夕方近くに暑さで目を覚ましたが、聡子は帰ってきていない。仕方なく着替えて、駅前に足を向けた。スーパーで弁当を買うか外食するつもりだ。
駅近くの一番大きなスーパーの弁当コーナーを覗いてみた。時間のせいか多くの客でごった返している。弁当が何種類も並んでいて選り取りみどりだが、かえって選べない。いっそのこと焼き鳥とししゃもでも買って酒のアテにするかと手を伸ばしたとき、レジの方から男の怒鳴り声が聞こえてきて、思わず目をやった。
レジ前に長蛇の列ができていて、その先のレジで高齢の男が声を荒らげていた。
「もっとわかりやすく教えられねーのか!」
引くほどの怒声で、周りの客の注目を一身に集めている。
「いやねえ、老害……」
背後で女性がぼやく声が聞こえた。
どうやらセルフレジの使い方がわからずに癇癪を起こしたようだ。
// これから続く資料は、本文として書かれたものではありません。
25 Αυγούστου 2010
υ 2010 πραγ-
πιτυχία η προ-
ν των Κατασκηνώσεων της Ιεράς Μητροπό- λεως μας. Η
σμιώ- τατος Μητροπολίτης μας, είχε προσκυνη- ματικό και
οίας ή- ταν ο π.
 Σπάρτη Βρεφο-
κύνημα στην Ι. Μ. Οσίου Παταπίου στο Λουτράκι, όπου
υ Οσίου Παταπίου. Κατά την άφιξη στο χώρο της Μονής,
懸命に頭を下げて説明している女性の従業員が不憫だった。
オレもあのレジ初めてだ……。村重は何も買わずにスーパーを後にした。
長年住んでいる街でも、意外と入ったことがない店がある。せっかくなので飲み屋の新規開拓でもするかと、商店街をゆっくり見て歩いた。勤めているときは月に何度か飲んで帰っていたが、それは本社の近くが多い。地元にこんな赤提灯があったのかと、新たな発見に顔をほころばせていたら「村重さん」と、背中で声がした。
振り返ると鈴木さんだった。キャンバス地のトートバッグを下げている。
「ごぶさたしてます、お元気でしたか?」
「あ、ええ、ご無沙汰しちゃって……」
足が遠のいている水彩画教室のクラスメイトで決まりが悪い。
「心配してたんですよ。ほら、お互いに若くないですし」
「すみません……でも、お陰さまで今のところ健康です」
「そうですか、それはよかった。ところで、お時間あれば、軽くいかがですか……?」
右手でお猪口を呑む仕草だ。
「ええ、いいですね。暑気払い行きますか」
「じゃあ、そちらのお店でいいですか?」
こうして二人で臙脂色の暖簾をくぐった。